Scaling Genetic Data Analysis with Apache Spark

Slides PDF Video

In 2001, it cost ~$100M to sequence a single human genome. In 2014, due to dramatic improvements in sequencing technology far outpacing Moore’s law, we entered the era of the $1,000 genome. At the same time, the power of genetics to impact medicine has become evident: for example, drugs with supporting genetic evidence have twice the clinical trial success rate. These factors have led to an explosion in the volume of genetic data, in the face of which existing analysis tools are breaking down.

Therefore, we began the open-source Hail project ( to be a scalable platform built on Apache Spark to enable the worldwide genetics community to build, share, and apply new tools.
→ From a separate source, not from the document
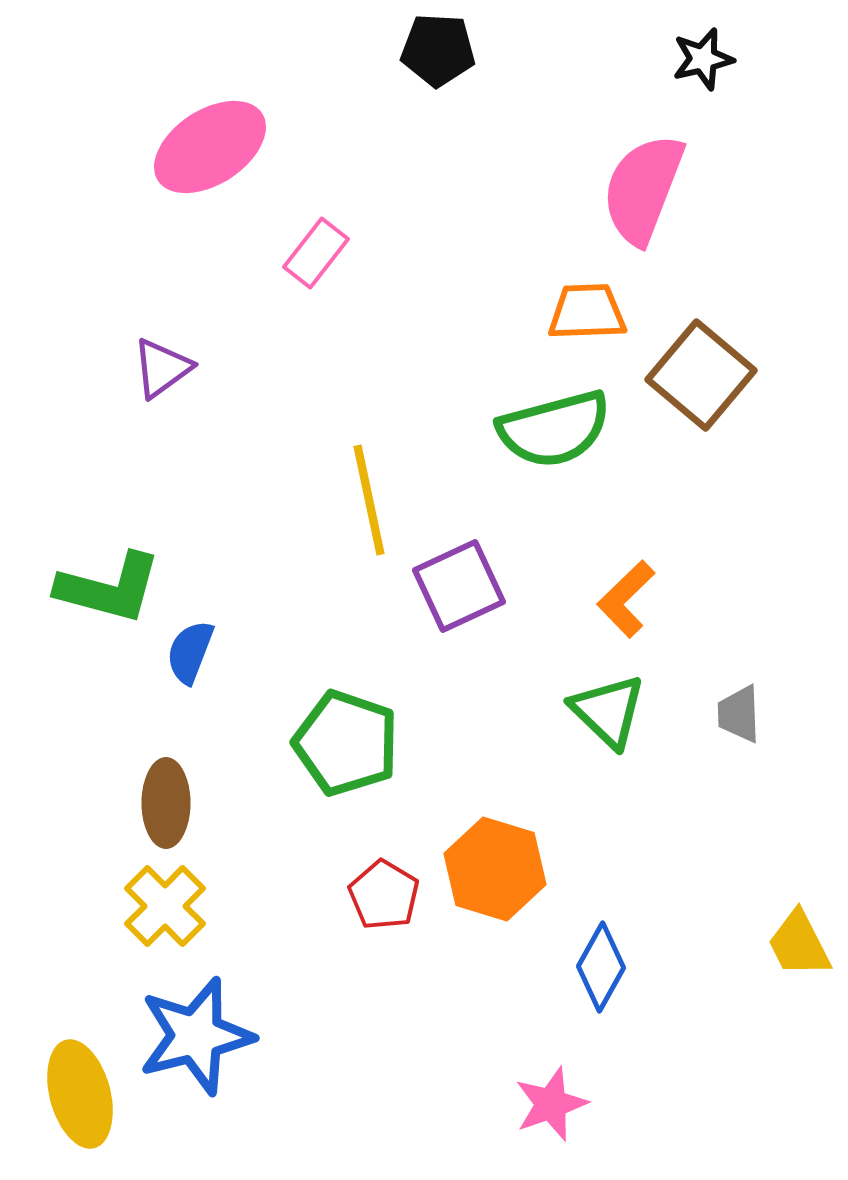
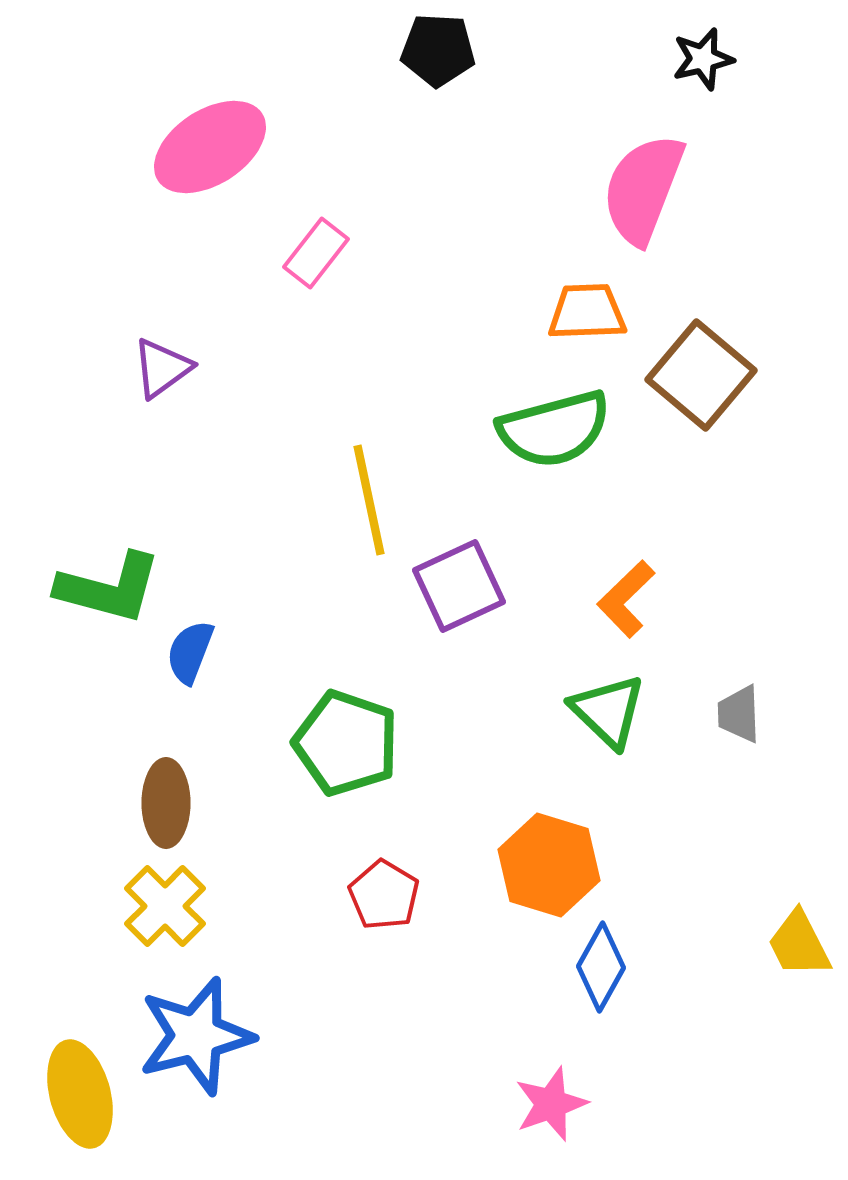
orange hexagon: moved 54 px right, 4 px up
Hail is focused on variant-level (post-read) data; querying genetic data, annotations and sample data; and performing rare and common variant association analyses. Hail has already been used to analyze datasets with hundreds of thousands of exomes and tens of thousands of whole genomes.

We will give an overview of the goals of the Hail project and its architecture. The challenge of efficiently manipulating genetic data in Spark has led to several innovations that may have wider applicability, including an RDD-like abstraction for representing multidimensional data and an OrderedRDD abstraction for ordered data, (for example, data indexed by position in the genome). Finally, we will discuss Hail performance and future directions.
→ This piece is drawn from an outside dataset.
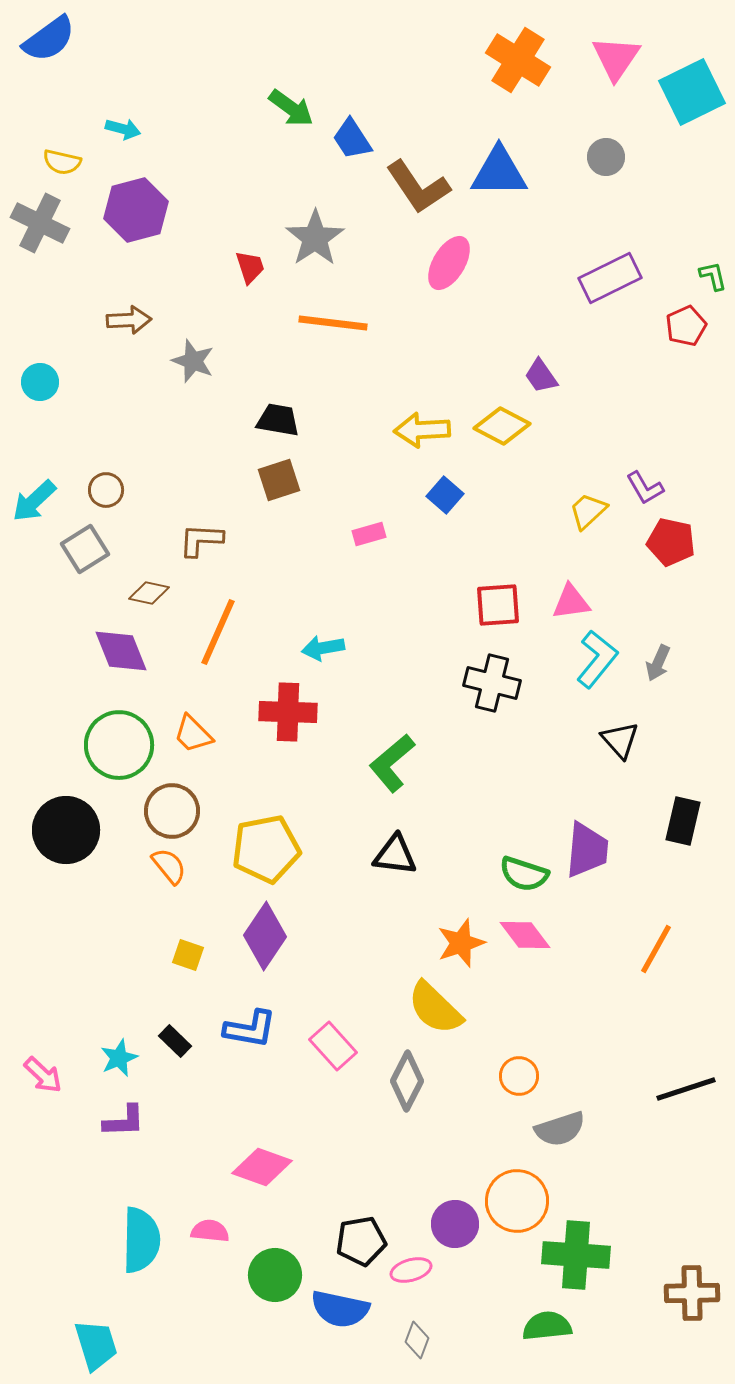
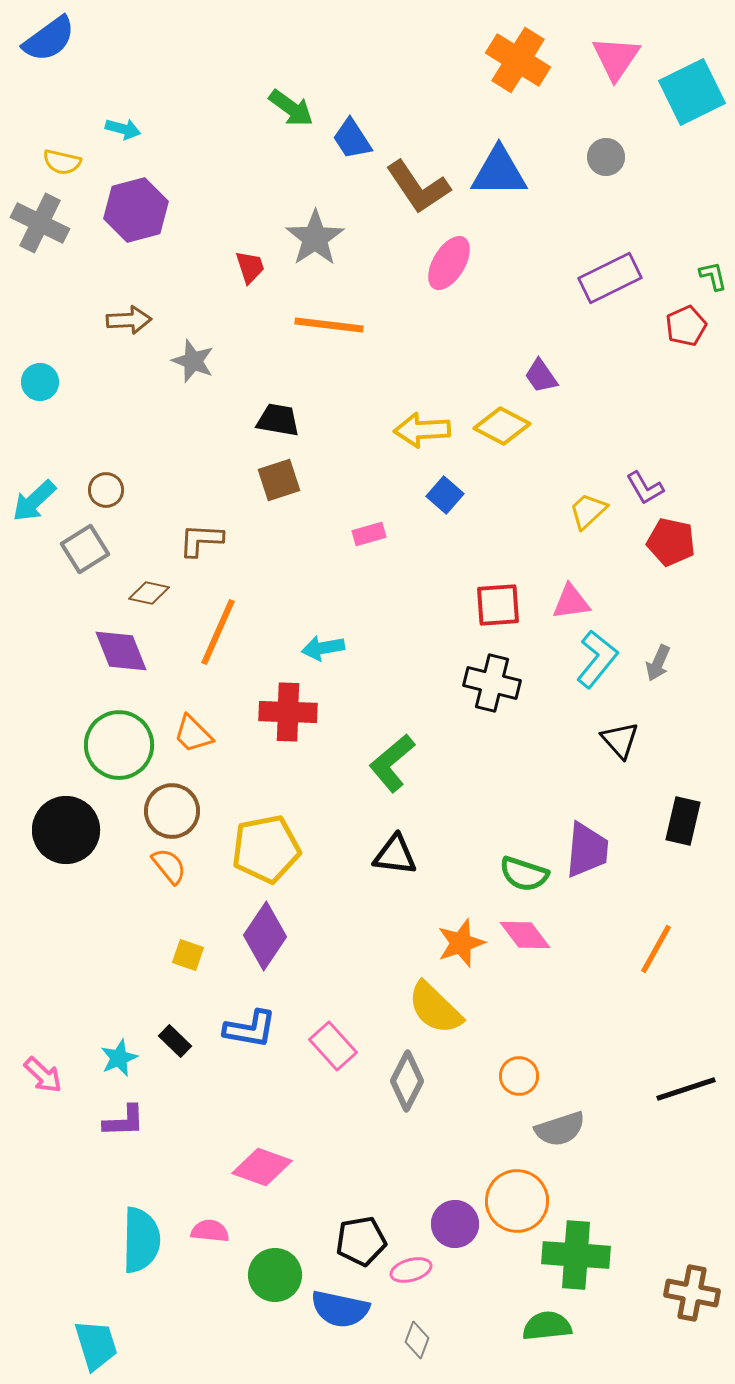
orange line at (333, 323): moved 4 px left, 2 px down
brown cross at (692, 1293): rotated 12 degrees clockwise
Cotton Seed, Sr. Principal Software Engineer at Broad Institute of MIT and Harvard

About Cotton

Cotton Seed is a Sr. Principal Software Engineer and leader of the Hail team at the Broad Institute of MIT and Harvard. Prior to joining the Broad, he did a PhD in Mathematics at Princeton University and spent over a decade building high-performance computing systems with a focus on advanced compiler technology at Connected Components Corp, Intel, and Reservoir Labs, among others.